WHAT YOU NEED TO DO -> Each line below from the line with "لا توجد مراجعات بعد." to the line with "od 07. 04. 2025 do 09. 04. 2025" must be copied exactly, including those two, and no picture may appear in the copy.

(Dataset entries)
----

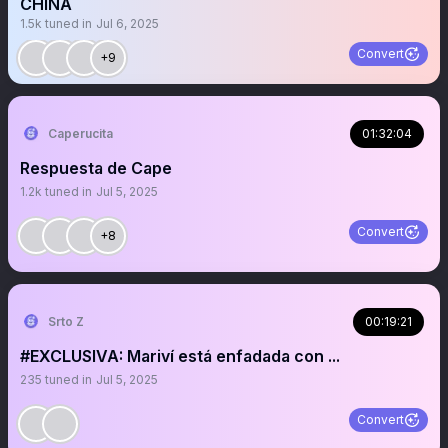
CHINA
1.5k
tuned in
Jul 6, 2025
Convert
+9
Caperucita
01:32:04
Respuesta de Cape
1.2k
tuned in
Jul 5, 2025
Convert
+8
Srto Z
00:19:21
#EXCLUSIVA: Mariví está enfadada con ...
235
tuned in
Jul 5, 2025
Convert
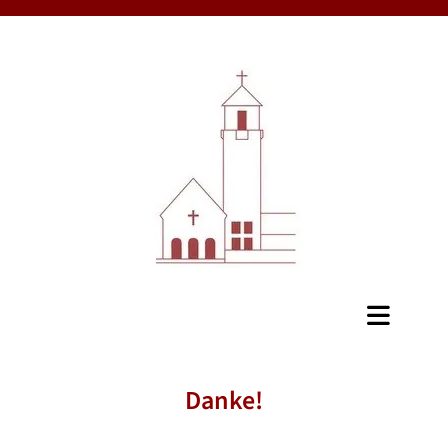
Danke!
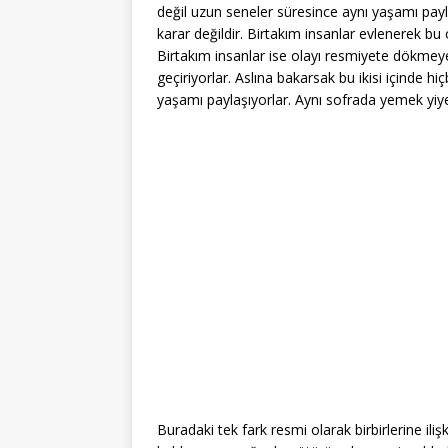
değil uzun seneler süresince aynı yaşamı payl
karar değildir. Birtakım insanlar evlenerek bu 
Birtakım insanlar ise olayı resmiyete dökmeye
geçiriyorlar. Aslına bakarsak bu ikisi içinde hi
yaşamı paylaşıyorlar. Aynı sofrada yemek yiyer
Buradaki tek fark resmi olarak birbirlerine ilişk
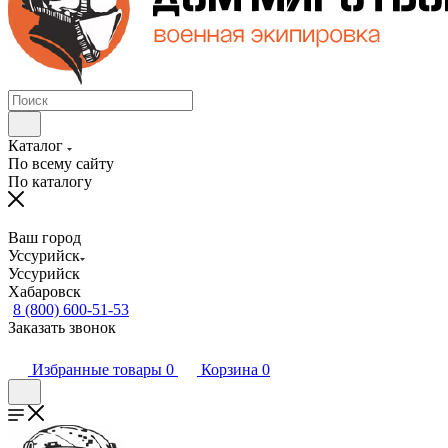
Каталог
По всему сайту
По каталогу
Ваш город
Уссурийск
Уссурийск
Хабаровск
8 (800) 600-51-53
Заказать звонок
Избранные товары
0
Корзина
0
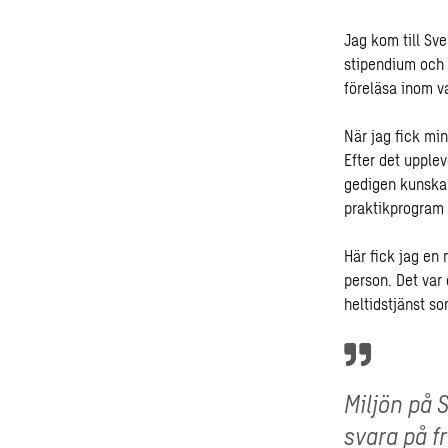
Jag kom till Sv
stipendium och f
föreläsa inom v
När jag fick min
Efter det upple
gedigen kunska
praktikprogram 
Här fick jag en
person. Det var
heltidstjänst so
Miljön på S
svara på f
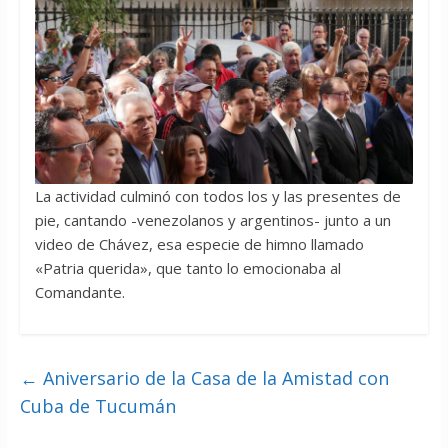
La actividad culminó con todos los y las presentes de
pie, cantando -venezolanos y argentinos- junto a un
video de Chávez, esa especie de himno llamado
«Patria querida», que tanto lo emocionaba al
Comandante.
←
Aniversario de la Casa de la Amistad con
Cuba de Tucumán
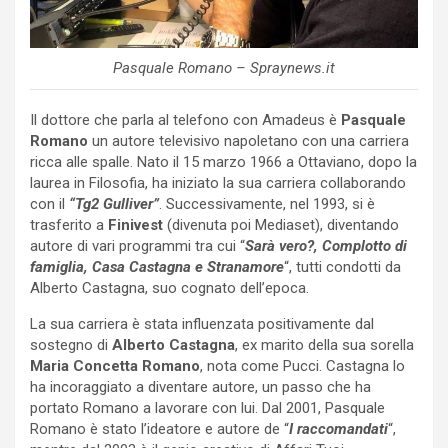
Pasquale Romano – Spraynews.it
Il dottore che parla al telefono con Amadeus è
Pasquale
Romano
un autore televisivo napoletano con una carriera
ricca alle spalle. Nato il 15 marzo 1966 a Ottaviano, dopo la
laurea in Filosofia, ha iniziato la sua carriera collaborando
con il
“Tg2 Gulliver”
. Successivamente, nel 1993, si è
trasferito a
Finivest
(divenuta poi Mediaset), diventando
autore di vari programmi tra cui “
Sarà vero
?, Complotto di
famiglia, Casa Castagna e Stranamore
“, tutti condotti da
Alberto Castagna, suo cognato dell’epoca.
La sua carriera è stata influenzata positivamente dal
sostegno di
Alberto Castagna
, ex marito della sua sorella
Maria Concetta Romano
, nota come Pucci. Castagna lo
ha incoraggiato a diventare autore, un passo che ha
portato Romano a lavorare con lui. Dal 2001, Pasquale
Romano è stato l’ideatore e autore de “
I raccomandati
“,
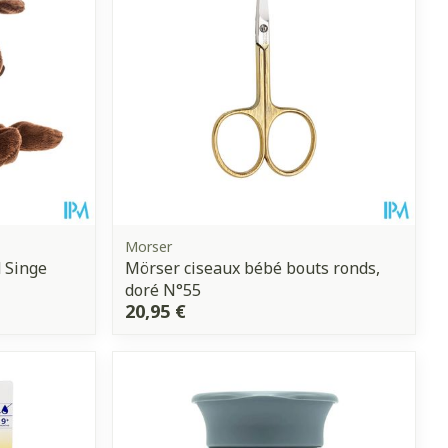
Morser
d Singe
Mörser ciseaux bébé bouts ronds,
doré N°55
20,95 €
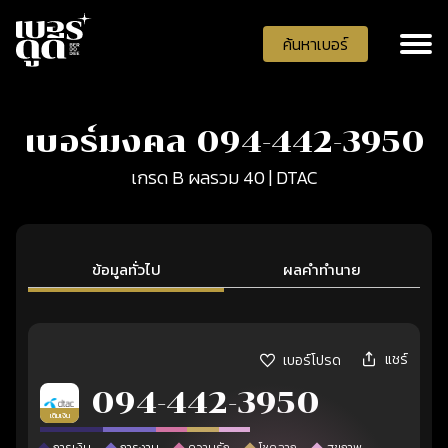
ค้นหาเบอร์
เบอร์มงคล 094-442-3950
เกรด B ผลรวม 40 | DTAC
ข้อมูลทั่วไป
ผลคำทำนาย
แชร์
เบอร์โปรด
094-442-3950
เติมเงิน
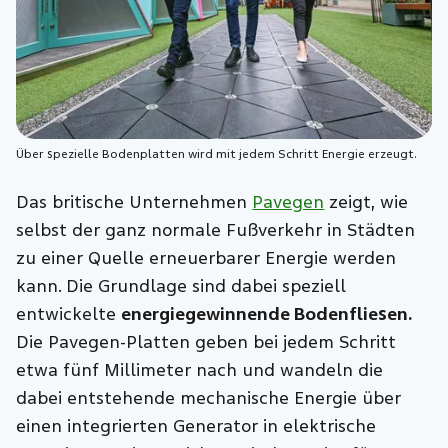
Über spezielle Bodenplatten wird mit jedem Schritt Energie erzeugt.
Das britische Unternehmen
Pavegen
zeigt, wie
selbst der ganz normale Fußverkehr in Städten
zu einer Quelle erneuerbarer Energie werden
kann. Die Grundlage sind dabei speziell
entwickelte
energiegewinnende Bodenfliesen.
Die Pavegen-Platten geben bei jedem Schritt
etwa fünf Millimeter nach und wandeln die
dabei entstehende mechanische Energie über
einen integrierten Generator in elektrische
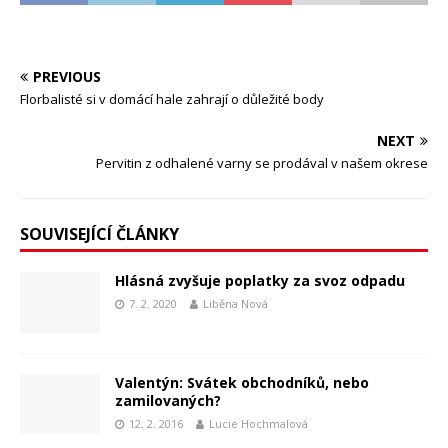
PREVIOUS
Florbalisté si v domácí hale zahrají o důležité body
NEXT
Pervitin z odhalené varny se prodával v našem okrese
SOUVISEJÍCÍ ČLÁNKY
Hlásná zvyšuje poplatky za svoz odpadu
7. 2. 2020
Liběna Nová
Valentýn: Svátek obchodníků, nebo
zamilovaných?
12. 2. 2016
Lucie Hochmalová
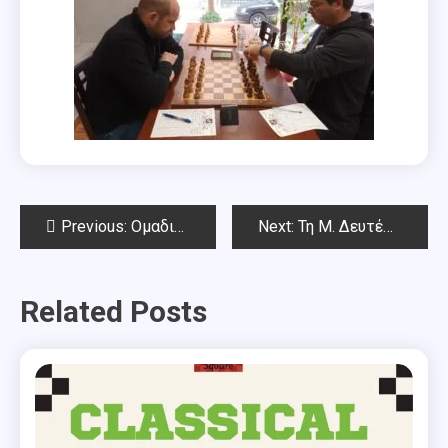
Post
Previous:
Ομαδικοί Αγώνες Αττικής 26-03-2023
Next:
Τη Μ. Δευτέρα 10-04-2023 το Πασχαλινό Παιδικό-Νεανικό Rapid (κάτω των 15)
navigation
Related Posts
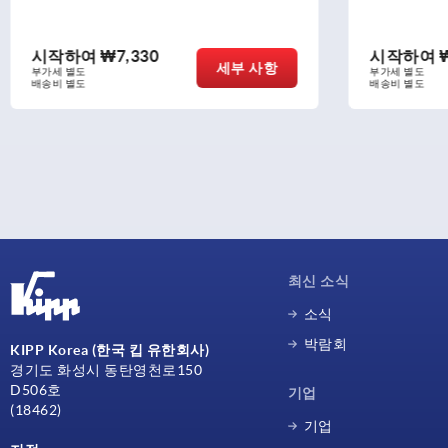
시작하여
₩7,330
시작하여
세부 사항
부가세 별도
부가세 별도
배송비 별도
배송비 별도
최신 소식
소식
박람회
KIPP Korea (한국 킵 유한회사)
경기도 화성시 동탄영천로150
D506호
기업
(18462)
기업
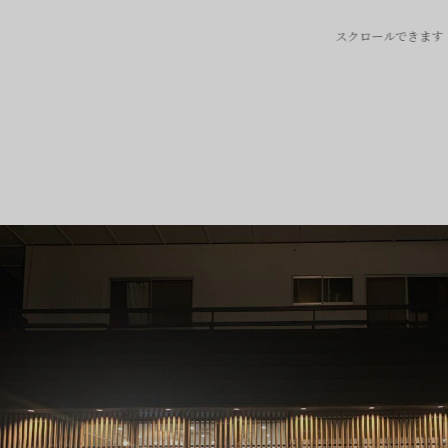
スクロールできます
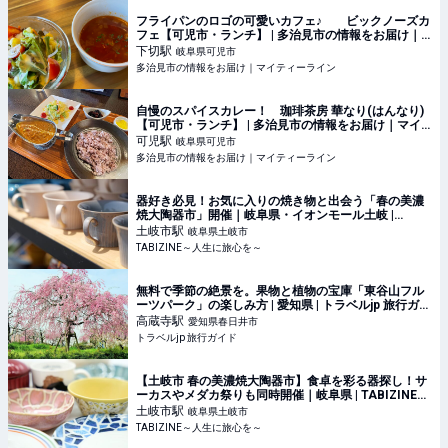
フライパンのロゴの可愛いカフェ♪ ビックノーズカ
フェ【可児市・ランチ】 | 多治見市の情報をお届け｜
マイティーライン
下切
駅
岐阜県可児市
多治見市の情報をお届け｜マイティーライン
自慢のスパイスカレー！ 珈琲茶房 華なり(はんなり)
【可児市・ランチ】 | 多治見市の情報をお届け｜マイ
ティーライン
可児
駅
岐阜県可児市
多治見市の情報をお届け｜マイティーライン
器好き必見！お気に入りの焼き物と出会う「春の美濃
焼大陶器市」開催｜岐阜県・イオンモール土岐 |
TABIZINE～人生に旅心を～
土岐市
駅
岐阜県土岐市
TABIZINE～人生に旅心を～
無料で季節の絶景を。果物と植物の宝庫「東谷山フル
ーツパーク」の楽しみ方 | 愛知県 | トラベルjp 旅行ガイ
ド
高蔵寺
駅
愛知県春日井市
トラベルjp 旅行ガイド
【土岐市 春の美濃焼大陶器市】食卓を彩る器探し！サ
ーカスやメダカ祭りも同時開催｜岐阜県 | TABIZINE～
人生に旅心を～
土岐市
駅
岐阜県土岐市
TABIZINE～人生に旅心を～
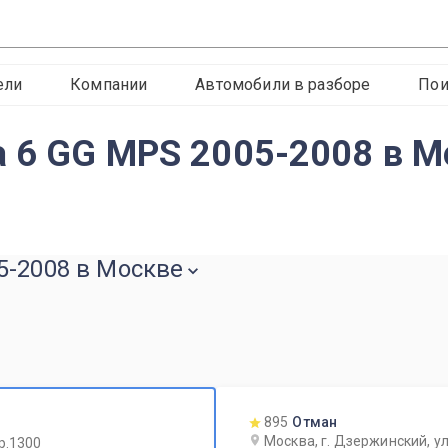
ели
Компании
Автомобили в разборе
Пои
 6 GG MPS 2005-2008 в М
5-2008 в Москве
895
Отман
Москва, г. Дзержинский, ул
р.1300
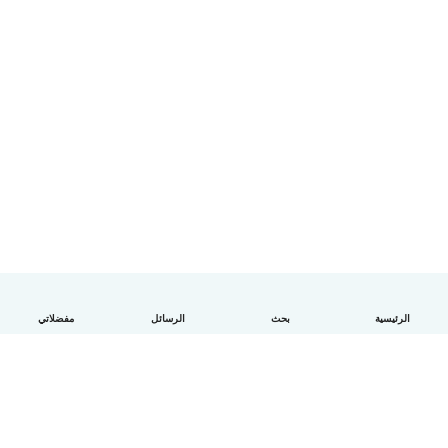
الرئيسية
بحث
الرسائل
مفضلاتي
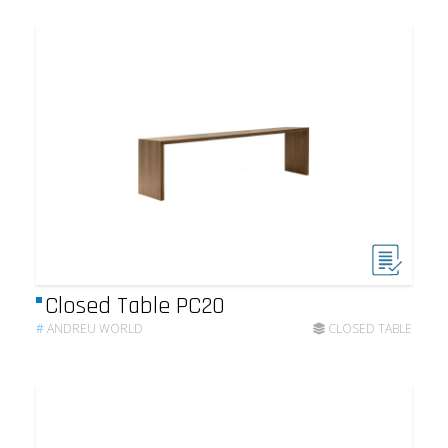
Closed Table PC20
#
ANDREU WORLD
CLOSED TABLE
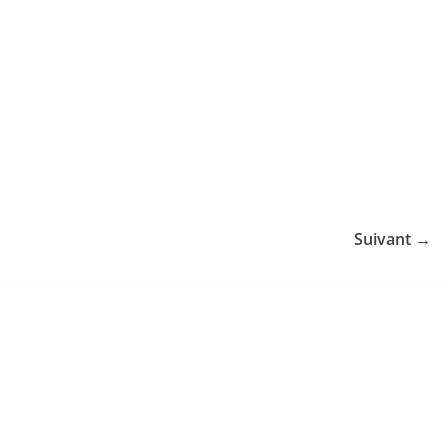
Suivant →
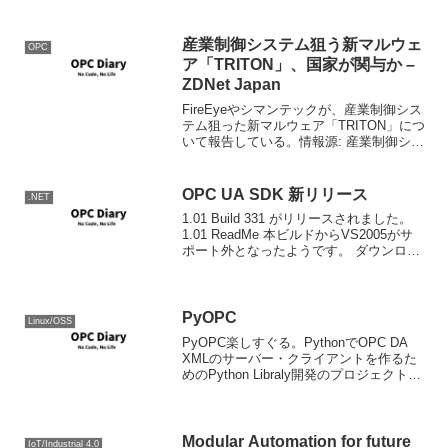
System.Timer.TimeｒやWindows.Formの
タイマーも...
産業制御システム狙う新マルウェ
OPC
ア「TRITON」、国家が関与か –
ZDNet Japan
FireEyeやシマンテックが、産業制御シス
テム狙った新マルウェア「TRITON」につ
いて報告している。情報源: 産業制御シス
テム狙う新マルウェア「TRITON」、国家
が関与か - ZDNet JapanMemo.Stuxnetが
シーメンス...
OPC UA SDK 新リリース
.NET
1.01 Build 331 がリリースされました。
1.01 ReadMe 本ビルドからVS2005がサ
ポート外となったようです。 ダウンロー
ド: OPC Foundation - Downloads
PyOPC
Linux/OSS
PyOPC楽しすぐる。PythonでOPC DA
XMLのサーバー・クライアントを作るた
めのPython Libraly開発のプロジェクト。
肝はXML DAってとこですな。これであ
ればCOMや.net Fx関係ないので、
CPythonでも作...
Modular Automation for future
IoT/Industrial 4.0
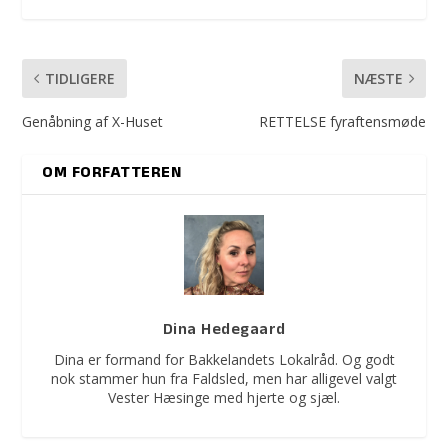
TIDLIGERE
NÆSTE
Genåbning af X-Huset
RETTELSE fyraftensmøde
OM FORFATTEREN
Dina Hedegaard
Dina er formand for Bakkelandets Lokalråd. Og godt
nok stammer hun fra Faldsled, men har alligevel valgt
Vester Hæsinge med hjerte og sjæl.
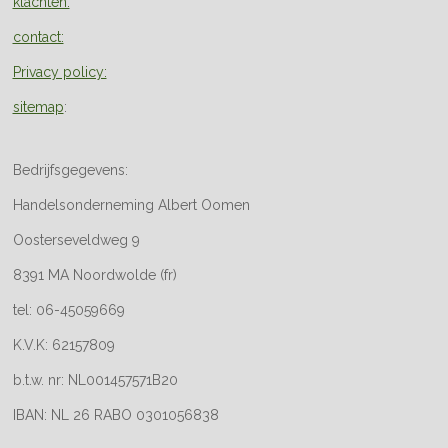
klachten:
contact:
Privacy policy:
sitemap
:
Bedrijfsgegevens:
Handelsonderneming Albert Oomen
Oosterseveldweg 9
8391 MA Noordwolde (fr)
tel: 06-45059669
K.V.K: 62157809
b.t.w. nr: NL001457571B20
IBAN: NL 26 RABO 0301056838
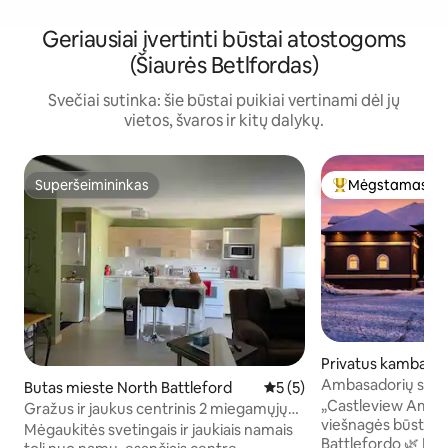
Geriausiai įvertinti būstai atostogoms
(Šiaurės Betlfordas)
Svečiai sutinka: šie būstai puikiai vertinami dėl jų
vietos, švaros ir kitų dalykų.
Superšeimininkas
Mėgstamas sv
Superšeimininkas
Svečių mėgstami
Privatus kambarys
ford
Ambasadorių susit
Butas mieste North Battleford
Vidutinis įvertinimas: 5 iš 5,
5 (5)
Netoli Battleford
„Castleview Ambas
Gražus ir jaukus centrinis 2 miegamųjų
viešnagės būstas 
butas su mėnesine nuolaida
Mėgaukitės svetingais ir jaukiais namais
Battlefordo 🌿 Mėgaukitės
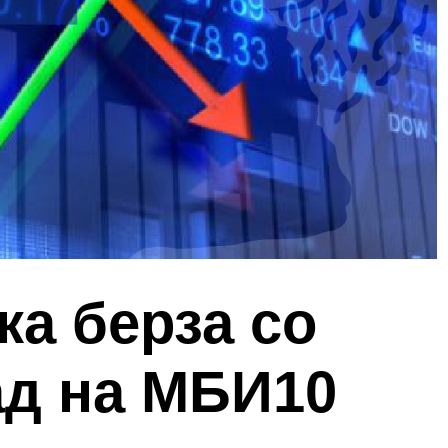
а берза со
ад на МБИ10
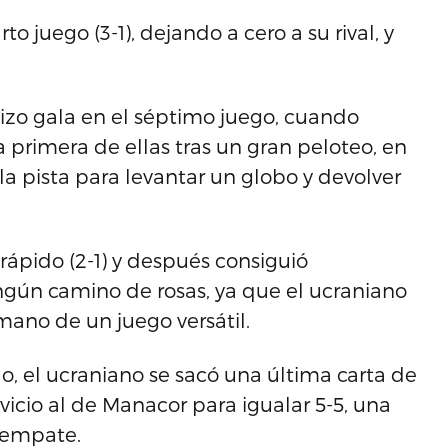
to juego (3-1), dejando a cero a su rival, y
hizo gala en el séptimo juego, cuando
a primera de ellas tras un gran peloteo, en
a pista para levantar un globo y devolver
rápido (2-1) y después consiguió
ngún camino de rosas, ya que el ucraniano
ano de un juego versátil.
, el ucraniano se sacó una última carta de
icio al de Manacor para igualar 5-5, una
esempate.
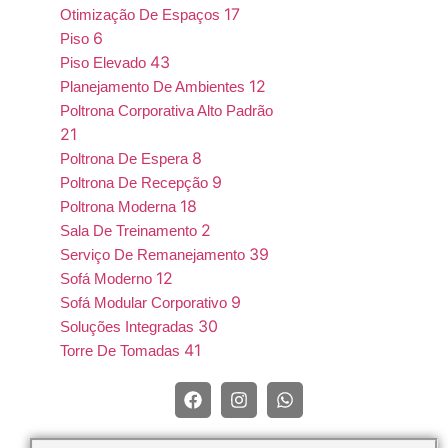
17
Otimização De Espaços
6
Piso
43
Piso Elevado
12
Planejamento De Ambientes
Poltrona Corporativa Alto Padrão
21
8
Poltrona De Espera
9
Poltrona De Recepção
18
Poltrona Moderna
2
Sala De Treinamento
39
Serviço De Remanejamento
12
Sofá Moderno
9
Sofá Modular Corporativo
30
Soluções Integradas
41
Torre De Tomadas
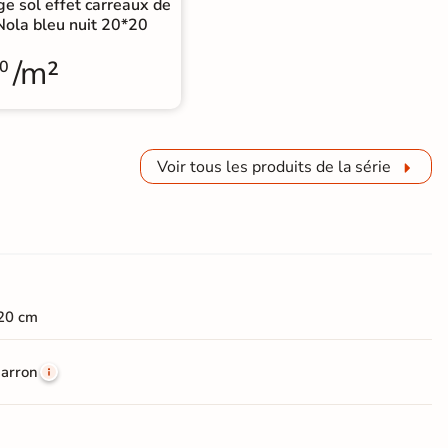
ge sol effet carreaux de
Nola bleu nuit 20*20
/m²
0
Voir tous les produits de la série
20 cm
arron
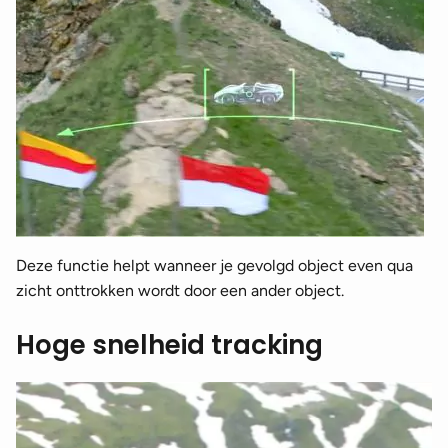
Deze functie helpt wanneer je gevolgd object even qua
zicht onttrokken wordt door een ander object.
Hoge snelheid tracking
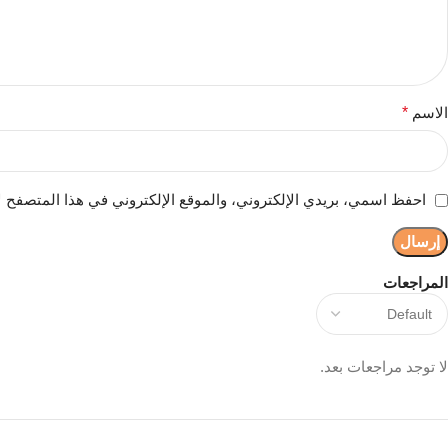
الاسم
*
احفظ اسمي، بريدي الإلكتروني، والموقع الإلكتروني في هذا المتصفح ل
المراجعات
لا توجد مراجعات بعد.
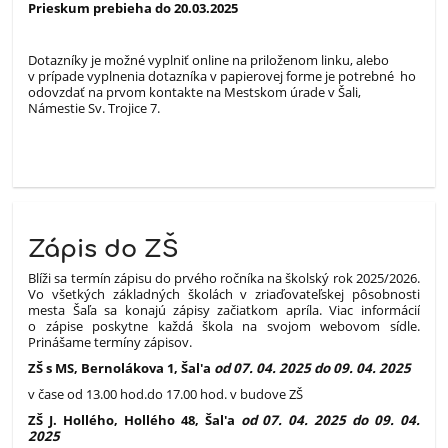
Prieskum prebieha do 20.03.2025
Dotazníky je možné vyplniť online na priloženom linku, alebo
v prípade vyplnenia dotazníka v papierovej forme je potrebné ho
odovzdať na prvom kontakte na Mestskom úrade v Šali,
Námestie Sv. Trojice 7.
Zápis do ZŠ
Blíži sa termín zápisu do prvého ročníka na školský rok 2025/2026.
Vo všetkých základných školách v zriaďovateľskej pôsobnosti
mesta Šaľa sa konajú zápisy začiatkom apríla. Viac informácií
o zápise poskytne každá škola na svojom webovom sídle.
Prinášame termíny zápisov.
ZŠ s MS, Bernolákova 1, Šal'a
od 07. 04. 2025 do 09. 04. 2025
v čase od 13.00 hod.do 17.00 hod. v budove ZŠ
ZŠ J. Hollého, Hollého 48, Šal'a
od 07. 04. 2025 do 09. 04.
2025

----

SOLVED PROBLEM ->
لا توجد مراجعات بعد.
Prieskum prebieha do 20.03.2025
Dotazníky je možné vyplniť online na priloženom linku, alebo
v prípade vyplnenia dotazníka v papierovej forme je potrebné ho
odovzdať na prvom kontakte na Mestskom úrade v Šali,
Námestie Sv. Trojice 7.
Zápis do ZŠ
Blíži sa termín zápisu do prvého ročníka na školský rok 2025/2026.
Vo všetkých základných školách v zriaďovateľskej pôsobnosti
mesta Šaľa sa konajú zápisy začiatkom apríla. Viac informácií
o zápise poskytne každá škola na svojom webovom sídle.
Prinášame termíny zápisov.
ZŠ s MS, Bernolákova 1, Šal'a
od 07. 04. 2025 do 09. 04. 2025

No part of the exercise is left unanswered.